PAGE TEXT →
A joint venture of AETN and Astro Malaysia Holdings launched the History Channel in Singapore, Hong Kong, Thailand, the Philippines, Malaysia, Indonesia, Vietnam and Brunei in the second and third quarters of 2007, and in Taiwan and China by the end of the year. Some other Asian countries, such as Kuwait, Israel, and Japan, have their own versions of the network. On September 1, 2008, History Channel Asia was officially launched in Singapore and Hong Kong followed by the Philippines.

==== South Korea ====
The South Korean version of History Channel was launched on September 22, 2017, replacing the Southeast version that was previously transmitted. After the launch, A+E networks Korea launched an original series program called History in the Bottle (말술클럽).

=== Latin America ===
The Latin American version was launched in 2001. It is owned by A&E and controlled in the region by Ole Distribution. It airs US programming, translated to Spanish or Portuguese or in English with Spanish or Portuguese subtitles. Also, it develops some Latin American programming in Spanish.

=== Oceania ===
==== Australia and New Zealand ====

The Australian version of History, now Real History, is operated by Foxtel and the programming and name of the channel were previously licensed to them by A&E Networks, from 1998 to 2024.

=== Africa ===

The History Channel was launched on December 1, 2003, on the DStv satellite TV platform provided by MultiChoice in South Africa for Sub-Saharran Africa; it is currently on the DStv Compact Plus package.

AIM OF THE TASK → Please give the date the South Korean version of History Channel launched, according to the text on History Channel's regional versions.

EXTRACTED ENTRIES →
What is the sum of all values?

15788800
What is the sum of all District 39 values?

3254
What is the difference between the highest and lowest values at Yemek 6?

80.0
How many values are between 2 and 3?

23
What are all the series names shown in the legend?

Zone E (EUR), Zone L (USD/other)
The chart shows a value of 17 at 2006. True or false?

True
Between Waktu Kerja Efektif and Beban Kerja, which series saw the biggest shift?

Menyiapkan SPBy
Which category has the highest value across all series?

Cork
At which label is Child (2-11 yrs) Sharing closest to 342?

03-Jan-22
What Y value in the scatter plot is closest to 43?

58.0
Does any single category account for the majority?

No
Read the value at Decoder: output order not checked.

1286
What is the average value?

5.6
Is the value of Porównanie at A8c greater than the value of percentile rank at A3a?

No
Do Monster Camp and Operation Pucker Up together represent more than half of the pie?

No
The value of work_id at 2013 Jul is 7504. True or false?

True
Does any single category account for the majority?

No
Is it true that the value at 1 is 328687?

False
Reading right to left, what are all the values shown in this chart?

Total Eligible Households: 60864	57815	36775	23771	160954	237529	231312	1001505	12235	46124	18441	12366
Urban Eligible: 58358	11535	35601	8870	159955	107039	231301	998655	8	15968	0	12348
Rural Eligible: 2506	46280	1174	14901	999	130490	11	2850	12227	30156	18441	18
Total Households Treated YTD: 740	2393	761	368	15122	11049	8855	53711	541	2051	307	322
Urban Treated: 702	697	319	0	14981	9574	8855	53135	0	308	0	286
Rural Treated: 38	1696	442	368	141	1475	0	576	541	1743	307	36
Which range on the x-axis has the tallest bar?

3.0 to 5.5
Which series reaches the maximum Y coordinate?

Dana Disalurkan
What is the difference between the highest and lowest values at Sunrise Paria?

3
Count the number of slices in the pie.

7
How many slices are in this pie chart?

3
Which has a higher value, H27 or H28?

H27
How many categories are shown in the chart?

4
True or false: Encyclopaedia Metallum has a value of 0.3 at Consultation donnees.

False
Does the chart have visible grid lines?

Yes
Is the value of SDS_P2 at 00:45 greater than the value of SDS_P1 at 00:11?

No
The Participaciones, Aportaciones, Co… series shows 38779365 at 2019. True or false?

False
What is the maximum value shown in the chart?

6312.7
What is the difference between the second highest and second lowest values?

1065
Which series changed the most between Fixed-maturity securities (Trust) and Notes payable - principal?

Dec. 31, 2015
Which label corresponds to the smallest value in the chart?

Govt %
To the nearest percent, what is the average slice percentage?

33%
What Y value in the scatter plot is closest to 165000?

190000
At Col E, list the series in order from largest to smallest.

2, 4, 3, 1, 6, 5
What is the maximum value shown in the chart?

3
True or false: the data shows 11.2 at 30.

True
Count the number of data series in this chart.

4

ANSWER BELOW → September 22, 2017